Starting at the first line of the records below, transcribe each line exactly, ending with the line that contains "ring dip: (230, 387)".
'''
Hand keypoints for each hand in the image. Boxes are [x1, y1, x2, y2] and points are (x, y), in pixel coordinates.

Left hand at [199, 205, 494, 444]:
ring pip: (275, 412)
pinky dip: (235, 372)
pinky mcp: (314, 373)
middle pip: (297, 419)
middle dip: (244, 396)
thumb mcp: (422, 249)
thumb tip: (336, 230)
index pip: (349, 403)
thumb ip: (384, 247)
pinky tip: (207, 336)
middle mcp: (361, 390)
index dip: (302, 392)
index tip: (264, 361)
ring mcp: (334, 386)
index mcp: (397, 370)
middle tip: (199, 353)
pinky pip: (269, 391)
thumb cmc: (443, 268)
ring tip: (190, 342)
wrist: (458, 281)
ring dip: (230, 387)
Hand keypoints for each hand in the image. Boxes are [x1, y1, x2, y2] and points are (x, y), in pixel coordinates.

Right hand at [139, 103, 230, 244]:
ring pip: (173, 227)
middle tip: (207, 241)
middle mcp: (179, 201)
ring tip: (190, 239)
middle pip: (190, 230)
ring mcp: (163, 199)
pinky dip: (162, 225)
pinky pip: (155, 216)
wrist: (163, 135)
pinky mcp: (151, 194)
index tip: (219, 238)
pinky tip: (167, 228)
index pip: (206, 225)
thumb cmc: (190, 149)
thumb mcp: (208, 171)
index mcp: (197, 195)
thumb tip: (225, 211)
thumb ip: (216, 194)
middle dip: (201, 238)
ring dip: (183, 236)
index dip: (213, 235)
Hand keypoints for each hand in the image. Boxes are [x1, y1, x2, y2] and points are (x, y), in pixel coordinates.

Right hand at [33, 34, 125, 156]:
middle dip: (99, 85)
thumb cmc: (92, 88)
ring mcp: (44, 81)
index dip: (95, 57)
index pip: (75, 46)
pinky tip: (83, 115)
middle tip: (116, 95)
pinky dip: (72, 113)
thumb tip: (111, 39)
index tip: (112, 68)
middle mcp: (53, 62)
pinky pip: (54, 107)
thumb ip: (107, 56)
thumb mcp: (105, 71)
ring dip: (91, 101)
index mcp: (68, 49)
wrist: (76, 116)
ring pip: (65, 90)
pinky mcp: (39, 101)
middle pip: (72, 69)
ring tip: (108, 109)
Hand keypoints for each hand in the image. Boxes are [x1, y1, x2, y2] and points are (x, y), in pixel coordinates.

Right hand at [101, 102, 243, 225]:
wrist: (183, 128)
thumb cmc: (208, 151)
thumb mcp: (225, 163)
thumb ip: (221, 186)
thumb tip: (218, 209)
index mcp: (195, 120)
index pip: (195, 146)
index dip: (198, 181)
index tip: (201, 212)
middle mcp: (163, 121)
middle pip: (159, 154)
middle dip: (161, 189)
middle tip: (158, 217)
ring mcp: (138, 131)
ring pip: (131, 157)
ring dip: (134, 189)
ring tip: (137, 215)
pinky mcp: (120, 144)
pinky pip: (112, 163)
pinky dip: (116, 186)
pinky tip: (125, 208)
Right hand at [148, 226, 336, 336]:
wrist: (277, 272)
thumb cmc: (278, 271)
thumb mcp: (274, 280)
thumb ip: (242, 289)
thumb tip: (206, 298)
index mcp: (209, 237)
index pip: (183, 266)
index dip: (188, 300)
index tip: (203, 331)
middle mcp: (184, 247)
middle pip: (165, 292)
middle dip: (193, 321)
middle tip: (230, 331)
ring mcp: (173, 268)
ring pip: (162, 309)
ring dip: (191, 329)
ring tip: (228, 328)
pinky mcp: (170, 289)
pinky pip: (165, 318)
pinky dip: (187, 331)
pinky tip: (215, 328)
'''
__ANSWER SPACE__.
Hand keypoints for each hand in the image. Boxes are [x1, y1, x2, y2] and points are (x, y), in pixel coordinates.

Left hand at [199, 205, 494, 444]:
ring pip: (275, 412)
pinky dip: (235, 372)
pinky mcp: (314, 373)
middle pip: (297, 419)
middle dip: (244, 396)
thumb mcp: (422, 249)
thumb tip: (336, 230)
index pip: (349, 403)
thumb ip: (384, 247)
pinky tip: (207, 336)
middle mcp: (361, 390)
index dip: (302, 392)
index tip: (264, 361)
ring mcp: (334, 386)
index mcp: (397, 370)
middle tip: (199, 353)
pinky pip: (269, 391)
thumb cmc: (443, 268)
ring tip: (190, 342)
wrist: (458, 281)
ring dip: (230, 387)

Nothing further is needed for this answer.